In 2014-2015, I will be teaching Cornerstone in September, Mathematical Problem-Solving in October and December, Calculus I in February, Algorithm Analysis and Design in April, and Mathematical Problem-Solving in May.

In 2013-2014, I taught Cornerstone in September, Discrete Mathematics in December, Linear Algebra in February, and Mathematical Problem-Solving in October, April, and June.

In 2012-2013, I taught Mathematical Problem-Solving in February and March, and Statistics I in April.

Mathematical Problem-Solving

This course is about the heart of mathematics, a collection of beautiful problems connected together in unexpected ways. The problems are chosen from a wide spectrum, ranging from recreational puzzles and brain teasers to contest problems. Students will also read a math novel, in which the main character learns the art of problem-solving and through that process, develops insight, imagination, confidence, creativity, and critical thinking. Students will use this novel as a springboard to reflect upon their own mathematical journey and explore how problem-solving principles and techniques can be applied to address some of society's toughest challenges. (Course Syllabus).

Discrete Mathematics

How can mathematics improve society and empower us to live more sustainably? We tackle this question from the perspective of Discrete Mathematics, applying mathematical structures such as graphs and block designs to solve real-world problems ranging from reducing wait times for cars and passengers at the Canada-USA border to minimizing carbon emissions for a billion-dollar professional sports league. Specific topics include: graph theory, combinatorics, coding theory, scheduling theory, and game theory. Students complete a personal project, where they select a societal issue or injustice that lights a fire in their heart and apply mathematical techniques to propose a solution. (Course Syllabus)

Linear Algebra

Mathematical applications in the sciences often require the manipulation of many variables at once. Information concerning these variables, coded in matrices andi vectors, can be manipulated to produce powerful results in disciplines as diverse as medicine, population dynamics, and meteorology.
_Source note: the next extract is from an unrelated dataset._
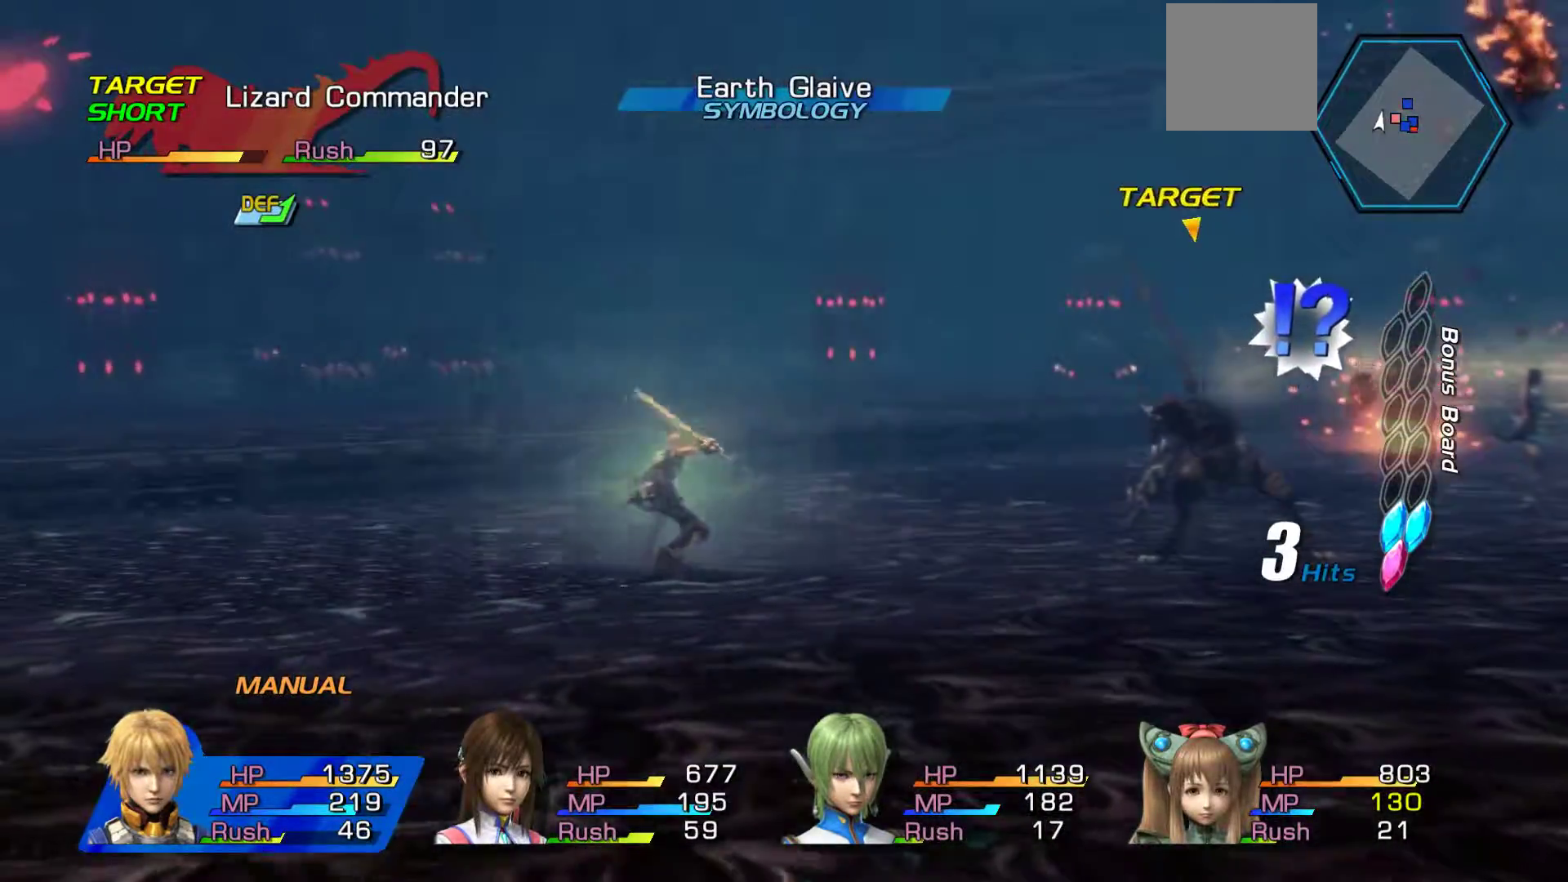
{"dt_ms": 500, "buttons": [], "left_stick": "down", "right_stick": "center", "events": []}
Students explore some of these applications as motivations for topics such as solving systems of linear equations, matrix and vector operations, linear independence and vector spaces, eigenvalues, and other topics. (Course Syllabus)

Statistics I (The Practice of Statistics)

Statistics, the most pervasive application of mathematics in modern society, is a standard research tool in such diverse fields as biology, psychology, medicine, business, and politics. Its apparent invincibility belies the ease with which it can be abused to assist corporate, political, and even scientific agendas. In addition to critiquing existing uses of statistics, students develop an ability to use them responsibly to reflect information implied in data. Specific topics include: descriptive statistics, distributions, hypothesis testing and confidence intervals, regression and correlation, and analysis of variance. (Course Syllabus).